Walking in the streets of Valletta in the 1950s, the sight of bombed-out buildings, remnants of homes, businesses and community spaces, were common well after the end of the war.
But while some clung to the safe familiarity of the past, other were looking to the future, with the foundations of an independent Malta being laid day by day.
This is the Valletta captured so prolifically and thoughtfully in the work of Guido Stilon.
The Guido Stilon collection, which has been digitised by the Magna Żmien project, is a prolific archive that documents Malta between the 1950s and the mid-1970s. While Stilon never exhibited his work while he was alive, the composition, technique and diversity of his photographs reflect a man who felt a compulsive need to document what he was seeing.
Stilon’s photography is the subject of the exhibition Malta in Transition, which will run at the Malta Postal Museum from February 11 to March 7.
“When we first received the collection, we didn’t quite realise what it was going to be,” exhibition curator Letta Shtohryn told The Sunday Times of Malta.

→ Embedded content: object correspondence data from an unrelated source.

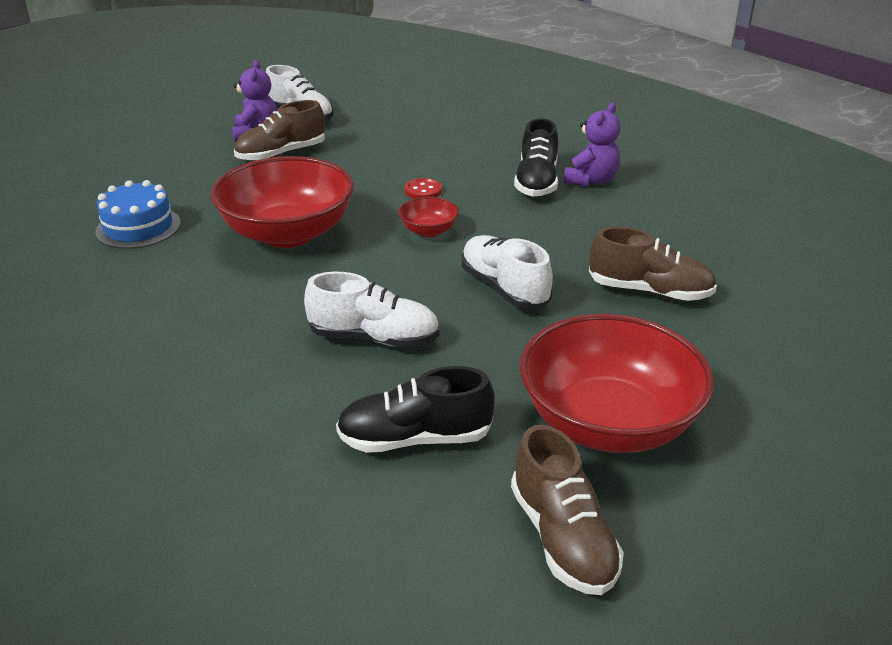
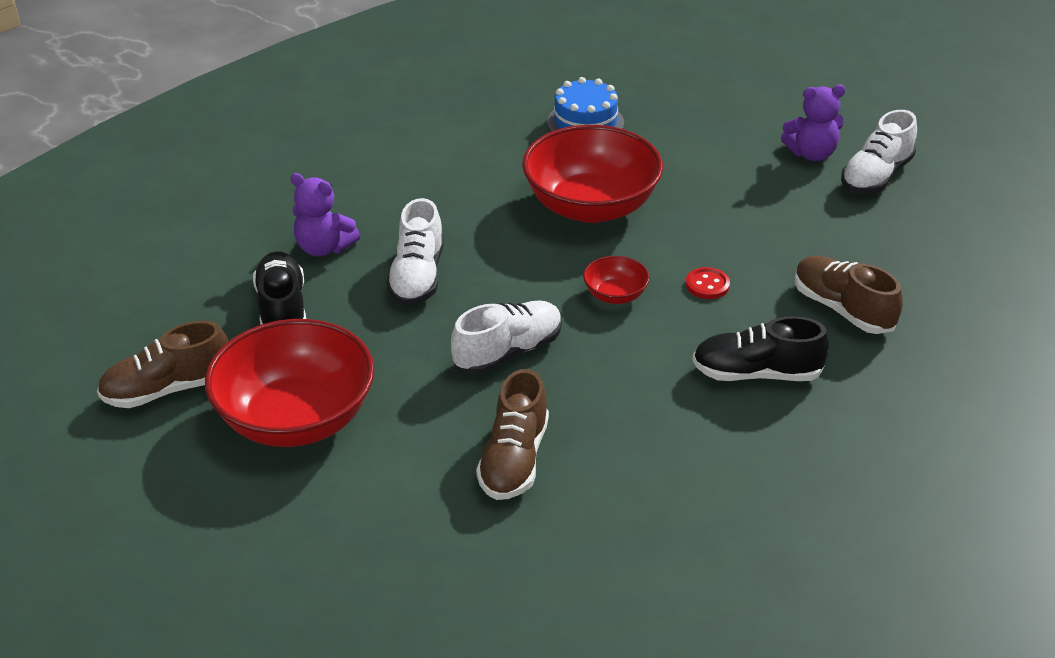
camera: 85 degrees right, 5 degrees up
(281, 154) = (766, 178): brown shoe -> brown shoe (842, 309)
(591, 180) = (776, 422): purple teddy bear -> purple teddy bear (324, 248)

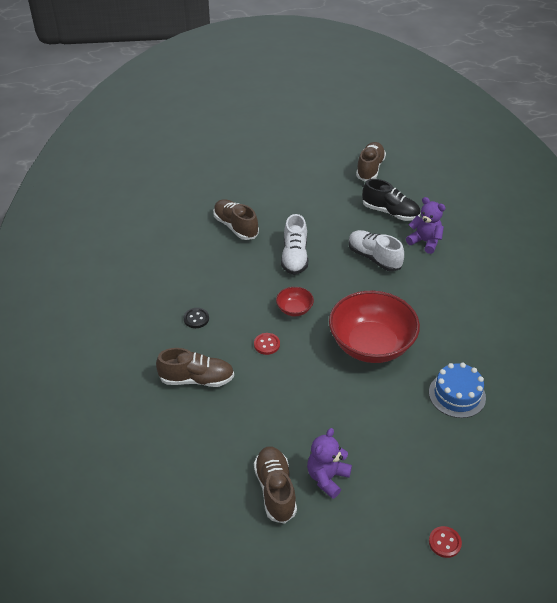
camera: 130 degrees right, 5 degrees up
(296, 418) = (319, 189): red bowl -> none
(324, 248) = (425, 242): purple teddy bear -> purple teddy bear turned 60 degrees clockwise
(756, 374) = (196, 319): black shoe -> black button
(771, 69) = (444, 542): none -> red button
(876, 176) = (275, 490): white shoe -> brown shoe

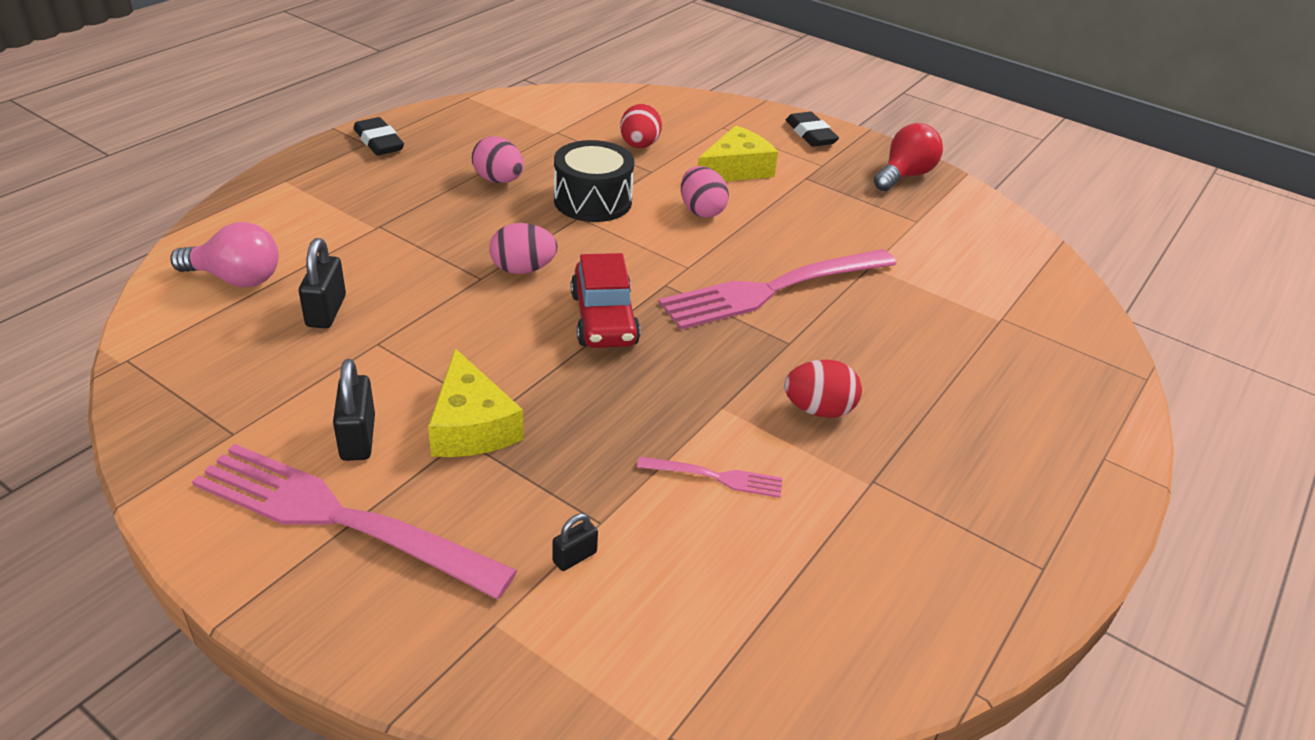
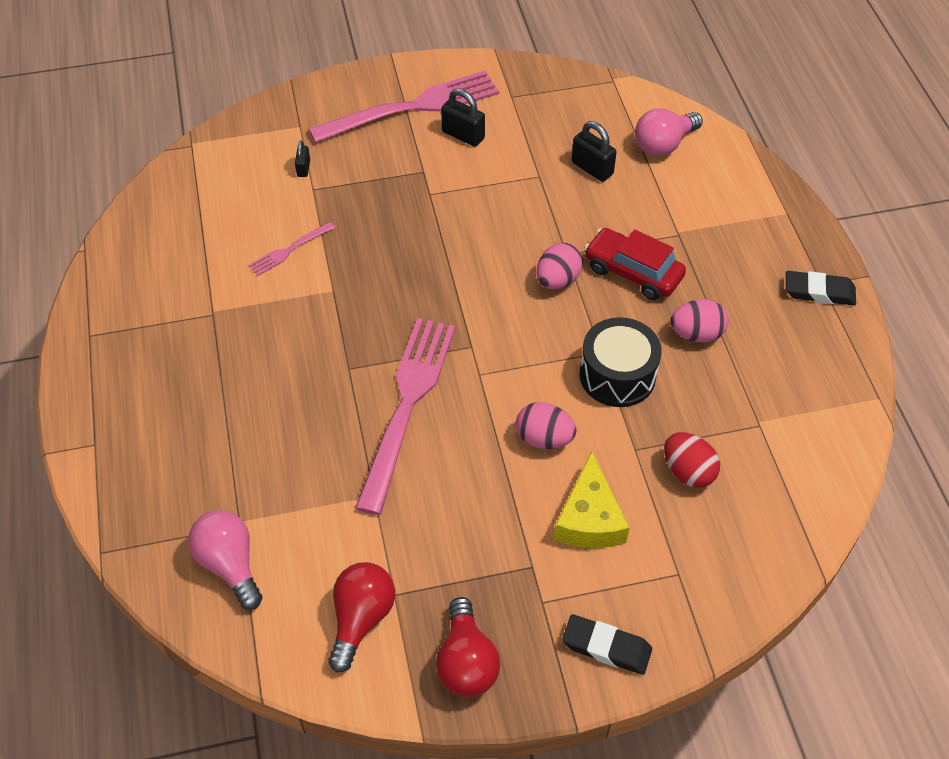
camera: 135 degrees right, 15 degrees up
(471, 425) = (429, 179): yellow cheese -> none
(604, 319) = (464, 288): red car -> red car (633, 272)
(818, 410) = (282, 333): red egg -> none
(954, 226) = (361, 619): none -> red light bulb
(1030, 304) = (230, 564): none -> pink light bulb

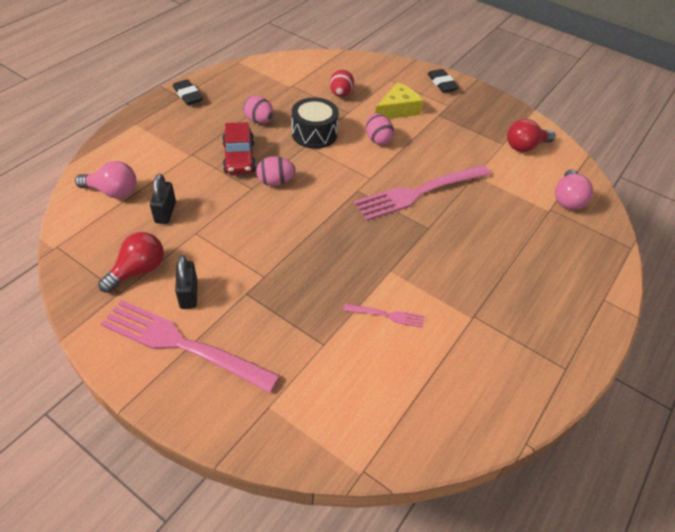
camera: 135 degrees left, 5 degrees down
(303, 168) = (310, 366): black padlock -> none
(466, 662) = (497, 112): red light bulb -> red light bulb (138, 270)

“After digitising the first 40 or 50 family images I thought, okay, this is a personal collection. But then I kept going and I realised he was using a lot of typical techniques of analogue photography. All throughout there were signs of him actually being a professional and not just an amateur person who photographs his parents.”
According to Magna Żmien archivist Andrew Pace, research into the collection indicated that Stilon’s borderline obsessive and methodical documentation came mostly from his own initiative to see and capture Malta. Other times he was commissioned, such as at the 1963 archaeological dig at Tas-Silġ.
When we first received the collection, we didn’t quite realise what it was going to be
A Valletta native, Stilon’s collection shows that the capital city was one of his most intensely documented locations.
“I suppose Valletta was what was most logistically available to him since he lived there,” Ms Shtohryn said.
“But you can tell that he really liked Valletta and everything about it was of interest to him. It’s interesting because he was looking at the fabric of the city and capturing how diverse it really was. Because you have all classes of people, all sorts of professions living side by side. So that’s quite an interesting collection of humans in one place.”
Despite his fondness for his hometown, it doesn’t seem like Stilon sought to capture an idyllic sense of nostalgia, Mr Pace said, but had the skill as a photographer to take a step back and capture his subjects in all of its own character.
“His approach was interested in the past and interested in the future,” Mr Pace said.
“That’s really clear throughout, there’s no nostalgic gaze in his photos. Even if what we would describe today as nostalgic, there’s that thing in his photography that feels very present and contemporary of the time.
Ms Shtohryn added: “The buildings that Guido photographed have meaning not only in their function but also in the social perception of space.
“The old City Gate, for example, was a hugely controversial project because it was tied so closely with the rebuilding of the Royal Theatre and also because people used to live there. There are a lot of interesting parallels with how we look at some construction projects today.”
Mr Pace said: “The subjects of his photos were monumental or institutional changes. He’s obviously seen Valletta being destroyed, but he was thinking, what’s going to come next? What’s going to replace that? Not just as architecture but as institutions.
“The law courts are very indicative of this. They are such a significant symbol of ‘we’re governing ourselves, we’re making our own laws’. For me that’s the most significant construction site in Valletta during his time.”